» **Action item**: Your answer should be the lines below from the one with "[458,516,562,534] change-point ->" to the one with "(518, 693) none", both included, given again exactly and with nothing added.

» **Data shown**:
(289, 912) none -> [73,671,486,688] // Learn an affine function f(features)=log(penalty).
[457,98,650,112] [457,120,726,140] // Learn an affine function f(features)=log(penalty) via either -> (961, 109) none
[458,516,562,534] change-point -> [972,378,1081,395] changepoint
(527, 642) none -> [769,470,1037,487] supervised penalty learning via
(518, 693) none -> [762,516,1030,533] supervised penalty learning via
==
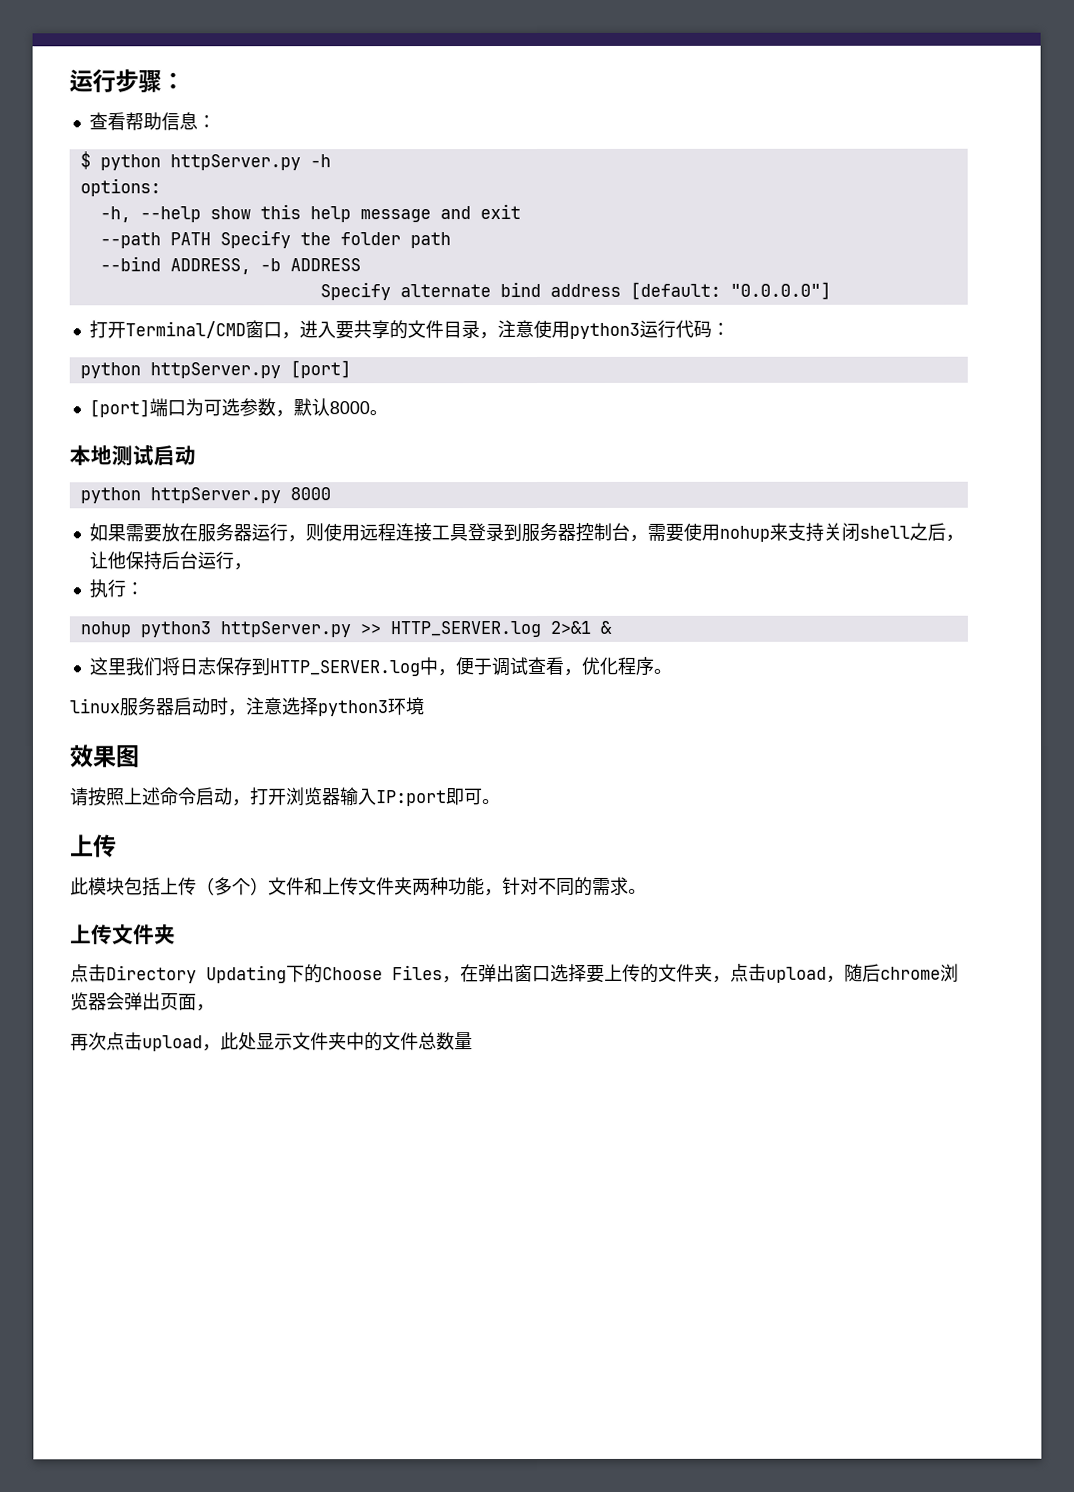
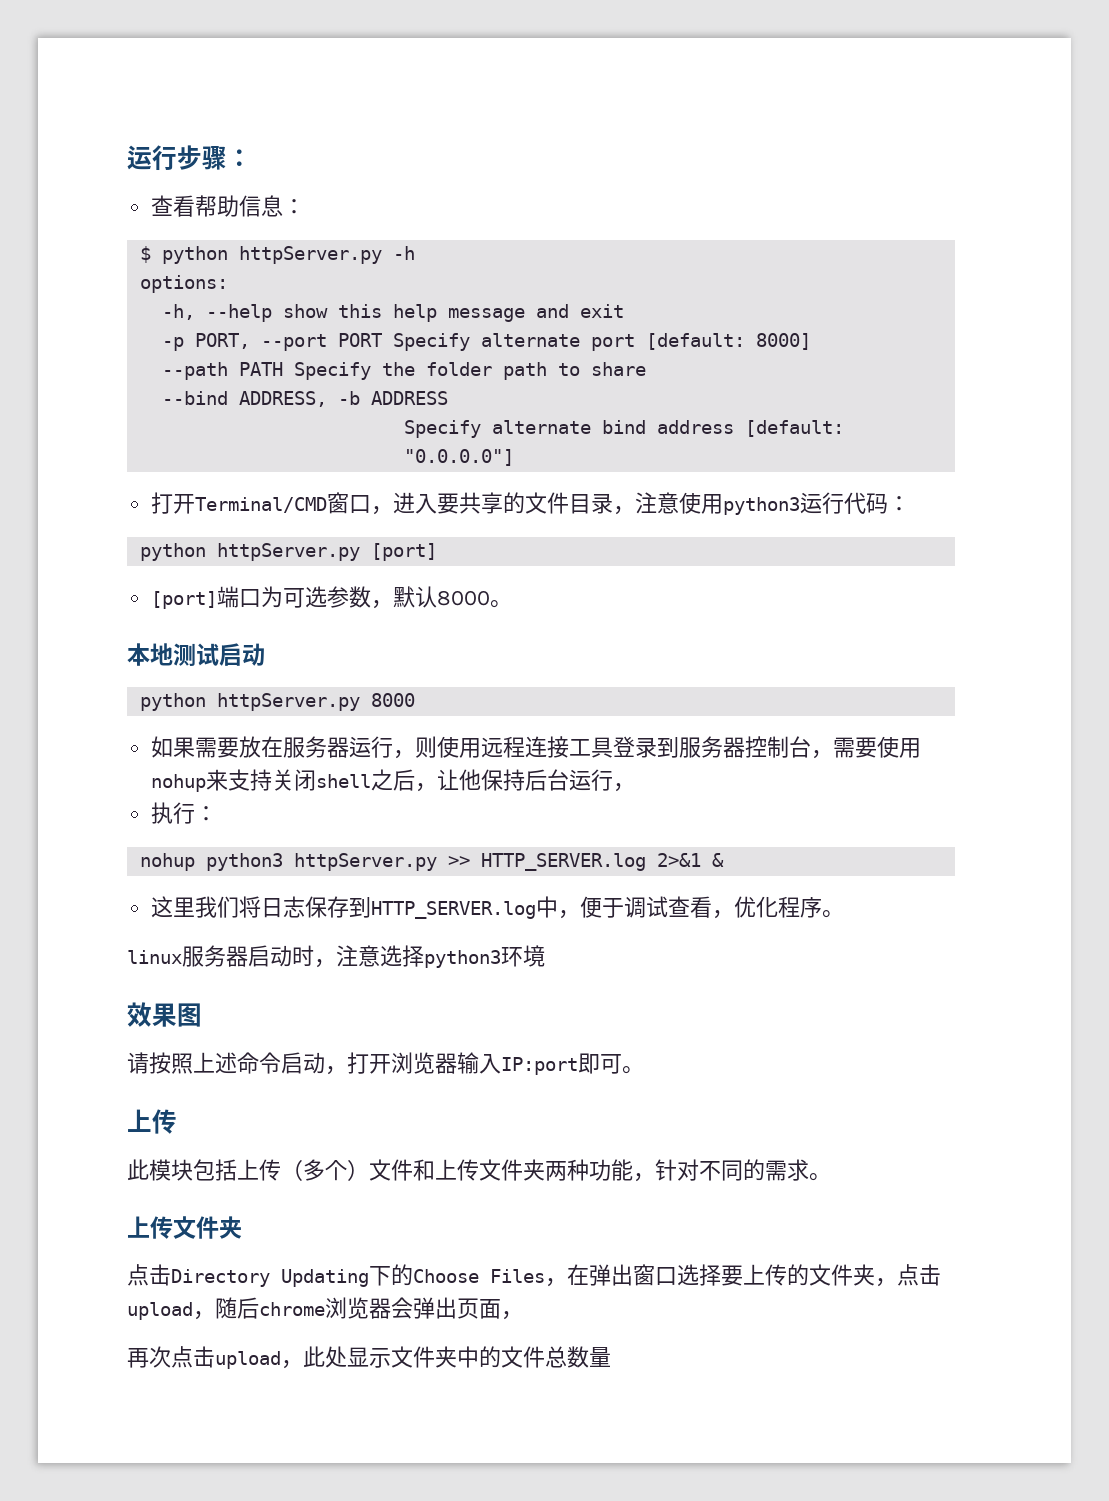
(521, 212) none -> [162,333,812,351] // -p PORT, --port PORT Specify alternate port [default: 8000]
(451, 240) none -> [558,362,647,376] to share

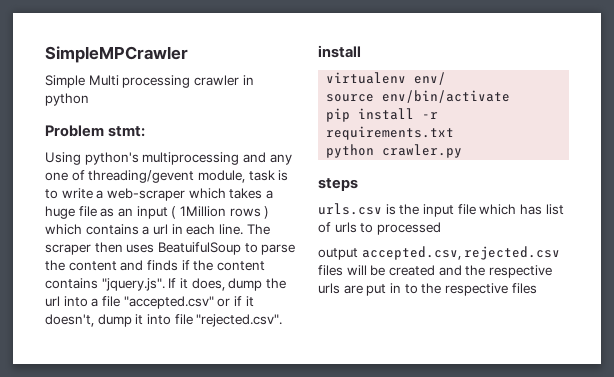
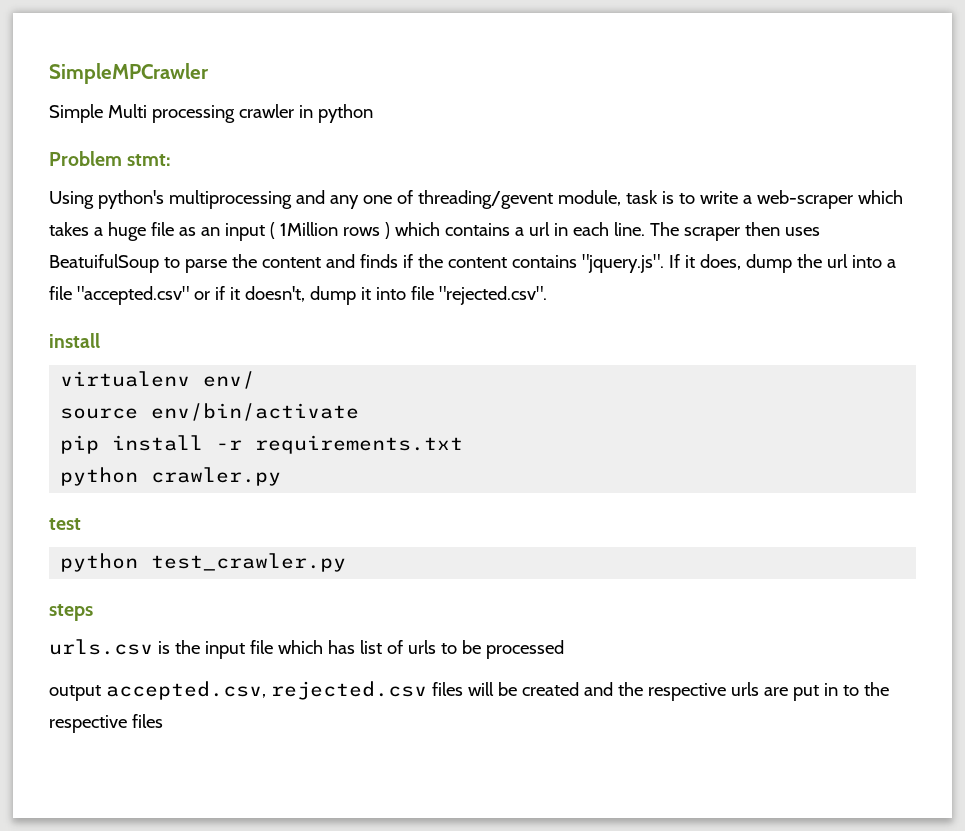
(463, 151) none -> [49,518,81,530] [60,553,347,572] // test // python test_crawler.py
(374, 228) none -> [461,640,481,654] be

» **Answer section**:
[458,516,562,534] change-point -> [972,378,1081,395] changepoint
(527, 642) none -> [769,470,1037,487] supervised penalty learning via
(518, 693) none -> [762,516,1030,533] supervised penalty learning via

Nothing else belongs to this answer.